Respectfully, it’s time to release township COVID-19 numbers

A prescription for transparency

The Full Nelson

by Nelson Zandbergen

Some time has passed, and it would be worthwhile for Eastern Ontario Medical Officer of Health Dr. Paul Roumeliotis to take another look at releasing more detail on the location of COVID-19 cases in SD&G — just as the doctor re-evaluated the need for a mask mandate and came around to that idea.

At this point in the pandemic, it’s really not fair anymore (if it ever was) for Cornwall to stand alone as the only tax-collecting and mayor-led municipality within geographical SD&G to have its COVID-19 stats individually reported and tabulated. Each township within SD&G is just as much a municipality as the city in some very important respects. Each has a mayor and a council representing thousands of people, and each is empowered to collect taxes on their behalf — including the money that goes to the EOHU. (Sure, the  public health allocation is funnelled through the United Counties government before ending up in the EOHU’s bank account, but make no mistake, those dollars are collected first by the townships!)

And just like Cornwall, the mayor and council of each township have directly imposed policies on the public (even using their own staff and bylaw officials at times) to help implement the EOHU’s program of preventing COVID-19. The same can’t be said of the United Counties of SD&G because, as an entity, it doesn’t interface with the public’s day-to-day life to nearly the same degree as each township, especially on matters related to viral spread; even the closure of the libraries was implemented by the independent library board, not the counties, in compliance with the provincial directive. It’s the township mayors and councils that are in the realm of parks, beaches, pools, recreation, all manner of bylaw enforcement and even tax collection — not the counties. To correlate only the upper-tier jurisdiction of the United Counties of SD&G (or the United Counties of Prescott and Russell) as the equivalent of the single-tier City of Cornwall is inaccurate at best. The argument can be made — and I’m making it — that for purposes of public health in the context of this pandemic, the rubber-hits-the-road township level is more the equal of the City of Cornwall. And yet city taxpayers get to see their COVID-19 stats, while township taxpayers are still denied this information.
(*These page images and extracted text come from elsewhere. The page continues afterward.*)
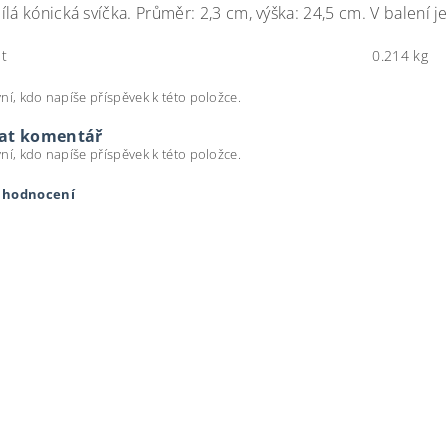
lá kónická svíčka. Průměr: 2,3 cm, výška: 24,5 cm. V balení j
t
0.214 kg
ní, kdo napíše příspěvek k této položce.
dat komentář
ní, kdo napíše příspěvek k této položce.
t hodnocení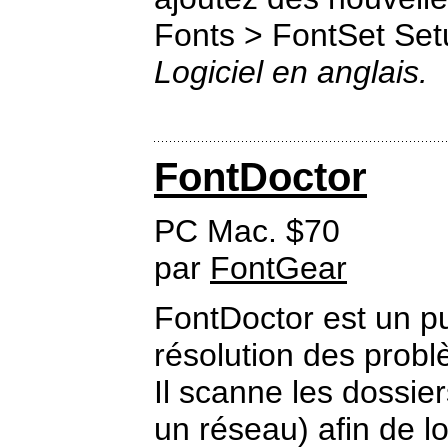
Fonts > FontSet Set
Logiciel en anglais.
FontDoctor
PC Mac. $70
par
FontGear
FontDoctor est un pu
résolution des prob
Il scanne les dossie
un réseau) afin de lo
The doctor has previously explained his reluctance to release township-based data as not wanting to give certain areas a false sense of security, should those residents see the actual numbers in their neck of the woods. We must simply assume the virus is everywhere. That message — even if it was justified to withhold information from the taxpaying public as a kind of ‘wartime propaganda’ measure — has now been largely absorbed by the populace anyway. Most people accept the premise that one risks picking up an infection in any community of the region. Nor would anyone’s medical privacy be upended by simply breaking down the stats by township; each is still sufficiently large to prevent “blowing the cover” of an infected individual.
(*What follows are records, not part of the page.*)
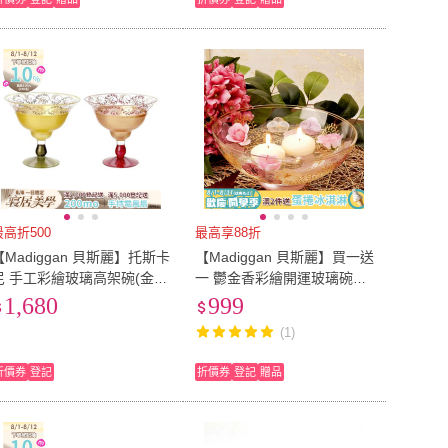
最高折500
最高享88折
【Madiggan 貝斯麗】托斯卡
【Madiggan 貝斯麗】買一送
尼 手工彩繪玻璃高架碗(金
一 鬱金香彩繪開運玻璃碗盆
紅.金綠可選)
(紫紅色)
1,680
999
(1)
折價券
登記
折價券
登記
贈品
Keeping rural SD&G residents in the dark about case numbers in their individual townships could even hinder efforts to halt the spread of the virus and prevent a second wave here — especially as a certain weariness with COVID-19 has already set in. To hear only of new cases in a nebulous, gigantic and distant “SD&G” or “Prescott and Russell” has less potential impact on the listener than the name of one’s township or a neighbouring one. People are engaged with their townships. (And yes, I do realize a few lower-tier municipalities eschew the term ‘township’, but for clarity’s sake, I’m using it here.)

The secrecy also fosters unhealthy rumour and conjecture and risks promoting a feeling the authorities have something to hide.

In both French and English, the talented Dr. Roumeliotis — a Harvard graduate — has done yeoman’s work keeping the public informed about all local matters related to the pandemic during a very trying time for not only Eastern Ontario but the world. The Medical Officer of Health has also demonstrated a willingness to pragmatically change his mind as he did about masks and, earlier, by agreeing to release Cornwall’s case numbers. Respectfully, it is time for township taxpayers to get equal treatment. Supplying this information won’t hurt and can only help in the battle against COVID-19 at this stage. It’s the right prescription.